El nuevo mercado del siglo XXI

Gloria Carrión Fonseca
gloria@elobservadoreconomico.com

¿Cuánto vale un río, un árbol, el aire? Es casi como preguntar cuánto vale la vida humana. Es difícil ponerle un valor económico, sin embargo, mediante los Pagos por Servicios Ambientales o PSA, la naturaleza empieza a tener un precio, a pagarse por aquellos que la intoxican más. Idílicamente, los PSA funcionan de esta manera: los países que más contaminan le pagan a los países que contaminan menos a fin de que preserven los recursos naturales.

El sistema de Pagos por Servicios Ambientales se origina tras la firma
del Protocolo de Kyoto, que se originó en la Cumbre de la Tierra, celebrada en Río de Janeiro en 1992.

La firma del Protocolo de Kyoto despertó muchas expectativas y esperanzas. Todo indicaba que los países desarrollados
y subdesarrollados finalmente tomarían acciones concretas para reducir las emisiones de dióxido de carbono (CO2), así como otros gases de efecto invernadero (metano, vapor de agua, etc.).

Hasta la fecha todos los países, exceptuando Estados Unidos, la Federación Rusa y Australia, han ratificado el Protocolo.

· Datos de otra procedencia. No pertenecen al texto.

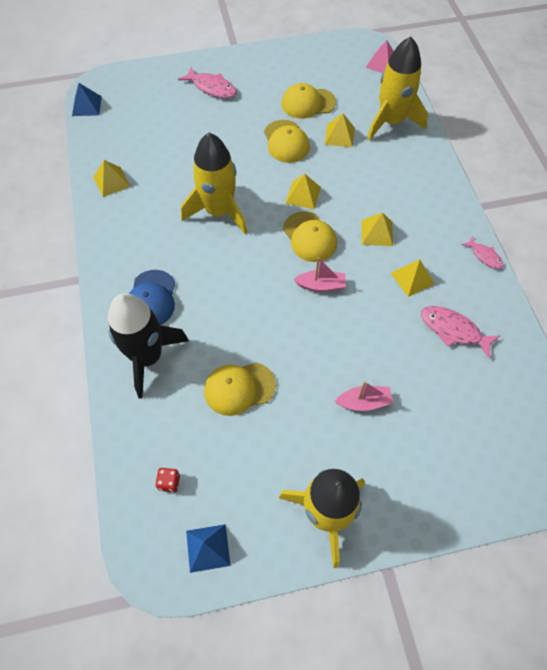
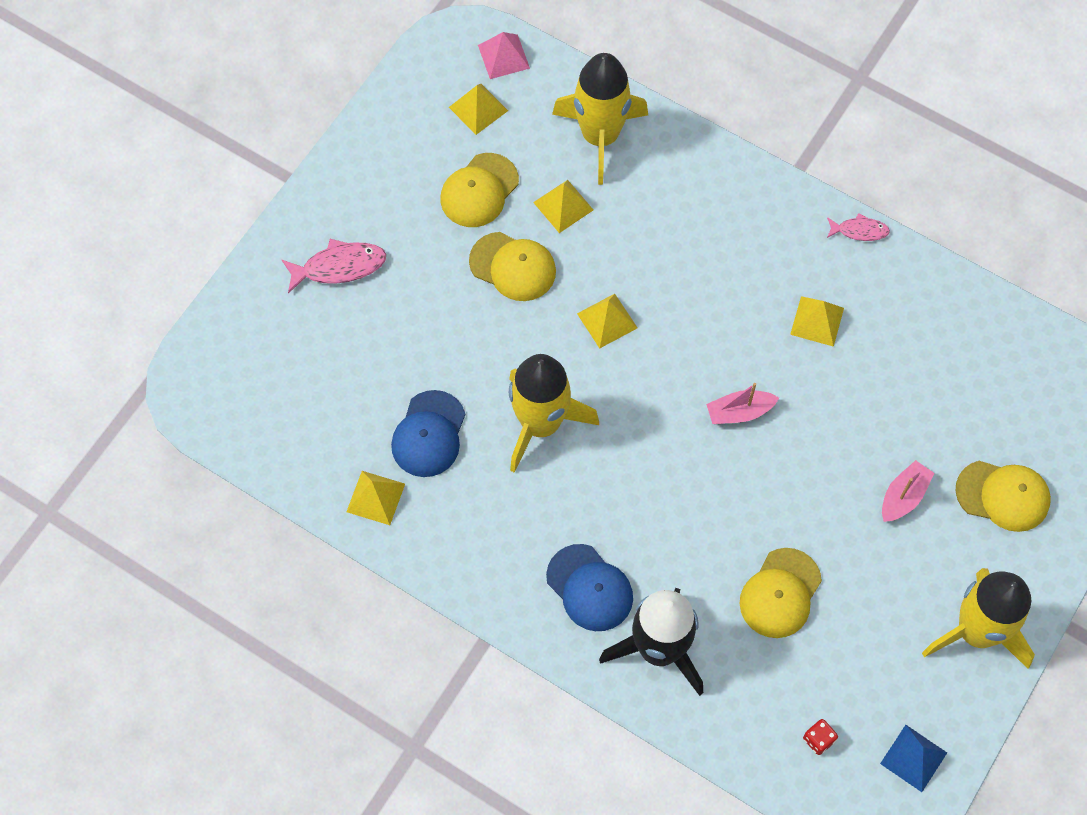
camera: 45 degrees left, 5 degrees up
blue pyramid [72,83,102,116] -> none
yellow cap [283,211,337,262] -> yellow cap moved to [956,461,1051,532]
pink boat [293,257,346,292] -> pink boat turned 150 degrees counterclockwise [706,383,779,424]
yellow pyramid [362,212,393,246] -> yellow pyramid moved to [449,84,508,135]
pink fish [421,306,500,359] -> none
none -> blue cap [391,390,465,477]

Según los científicos, para intentar detener el acelerado recalentamiento de la tierra y los cambios climáticos, necesitaríamos
reducir aproximadamente en un 90 por ciento las emisiones que producimos actualmente en todo el mundo. Esto, sin dudas, nos obligaría a buscar nuevas fuentes de energía, menos nocivas para el ambiente que el petróleo. Sin embargo, el Protocolo de Kyoto establece que las actuales emisiones se reduzcan sólo en un 5% ó 10% del total. Es decir, una mínima parte de lo que se necesitaría para generar un impacto duradero en el ambiente. Desafortunadamente,
aún esta pequeña cantidad ha sido problemática para los países que no han ratificado dicho Protocolo. Según ellos, su puesta en práctica afectaría enormemente a sus economías.

¿Qué son los PSA?

No sólo del Protocolo de Kyoto se habló durante la Cumbre de Río, sino de otros temas de igual importancia y menos polémicos. Uno de estos es el del Cambio Climático, el cual ha hecho eco en algunas instituciones internacionales, como el Banco Mundial, a través del mecanismo de Pagos por Servicios Ambientales.

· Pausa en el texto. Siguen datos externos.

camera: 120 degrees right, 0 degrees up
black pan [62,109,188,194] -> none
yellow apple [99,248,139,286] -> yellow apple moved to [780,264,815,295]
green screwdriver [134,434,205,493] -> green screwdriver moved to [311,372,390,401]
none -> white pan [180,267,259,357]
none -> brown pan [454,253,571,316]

Existen dos tipos de políticas ambientales; las que se basan en la restricción y las que se basan en mecanismos de mercado. Las que se basan en el mercado pretenden alinear los beneficios privados con los beneficios sociales, así como los costos privados con los costos sociales, de forma tal que las “externalidades” lleguen a ser parte integral de la toma de decisiones . El PSA es uno de estos instrumentos, definidos como “elementos ambientales y sus asociaciones que inciden directamente en la protección y el mejoramiento del medio ambiente y la calidad de vida” .

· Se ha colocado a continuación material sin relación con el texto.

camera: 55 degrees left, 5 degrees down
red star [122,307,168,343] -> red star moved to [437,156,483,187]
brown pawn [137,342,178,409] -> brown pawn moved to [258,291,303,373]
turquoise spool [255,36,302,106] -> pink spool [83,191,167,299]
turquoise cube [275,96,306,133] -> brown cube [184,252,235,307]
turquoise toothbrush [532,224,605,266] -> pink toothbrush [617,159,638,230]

El mecanismo central de los PSA consiste en que los proveedores de servicios ambientales deben ser compensados por proteger los recursos naturales, mientras que los beneficiarios deben pagar por dichos servicios. Es decir, que si una comunidad trabaja en la preservación de un río que provee de agua potable a una ciudad, los pobladores que se ven beneficiados por ese servicio deben pagar a dicha comunidad. De esta manera, se evita que las personas destruyan esta fuente de agua por razones económicas.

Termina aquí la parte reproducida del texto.